CA Agen, 1re ch. civ., 7 novembre 2011, n° 10-01748

AGEN

Arrêt

PARTIES

Demandeur :

Association Handi Aide

Défendeur :

Menuiseries Vieillescazes (SARL), Becker Sea (SAS)

COMPOSITION DE LA JURIDICTION

Président :

M. Muller

Conseillers :

Mmes Blum, Prache

Avoués :

SCP Tandonnet, SCP Teston Llamas, SCP Patureau Al Rigault Ph

Avocats :

Mes Belou, Monestier, SCP Soffal

TGI Cahors, du 17 sept. 2010

17 septembre 2010

En 2004, la SARL Menuiseries Vieillescazes procédait à des travaux sur l'immeuble de l'association Handi Aide, relatifs à la fourniture et à la pose de volets roulants.

Les travaux ont été réceptionnés le 18 octobre 2004, et facturés par la Société Menuiseries Vieillescazes le 20 octobre 2004 à hauteur de 48 681,36 euro TTC.

Courant 2005, en raison de dysfonctionnements sur les volets roulants, une expertise a été ordonnée par le juge des référés de Cahors le 22 novembre 2006, étendue le 22 août 2007 à la société Becker Sea qui a fourni les mécanismes électriques.

Le rapport a été déposé le 16 août 2008 par Monsieur Davino Paludetto.

- _Travail demandé_
Recopiez à l'identique le passage de l'extrait d'arrêt qui commence par « Courant 2005, en » et se termine par « Monsieur Davino Paludetto. ».

- _Données fournies_
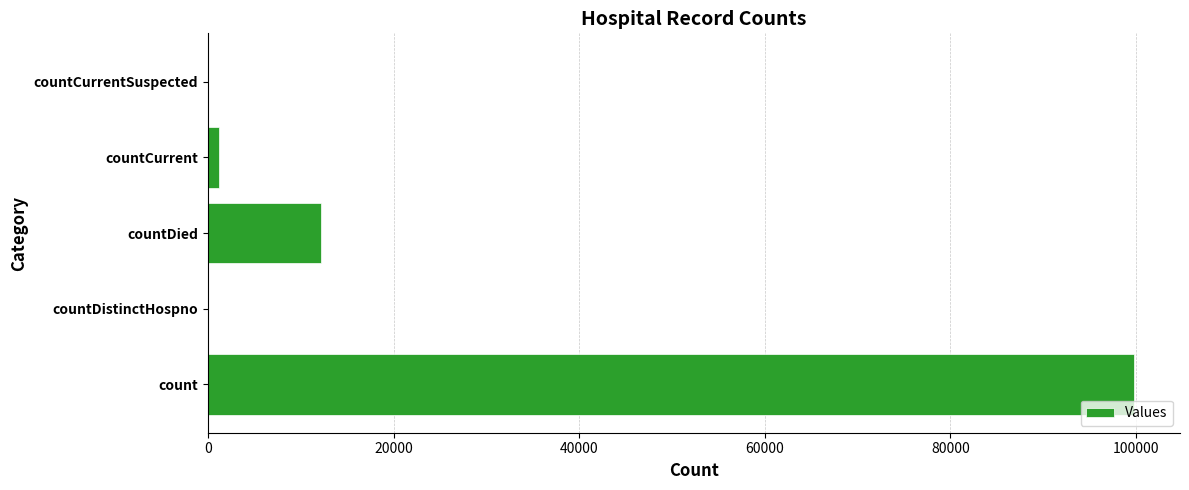

Reading bottom to top, list all the values displayed in this chart.

count=99743	countDistinctHospno=0	countDied=12186	countCurrent=1227	countCurrentSuspected=0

- _Réponse à la consigne_
Courant 2005, en raison de dysfonctionnements sur les volets roulants, une expertise a été ordonnée par le juge des référés de Cahors le 22 novembre 2006, étendue le 22 août 2007 à la société Becker Sea qui a fourni les mécanismes électriques.

Le rapport a été déposé le 16 août 2008 par Monsieur Davino Paludetto.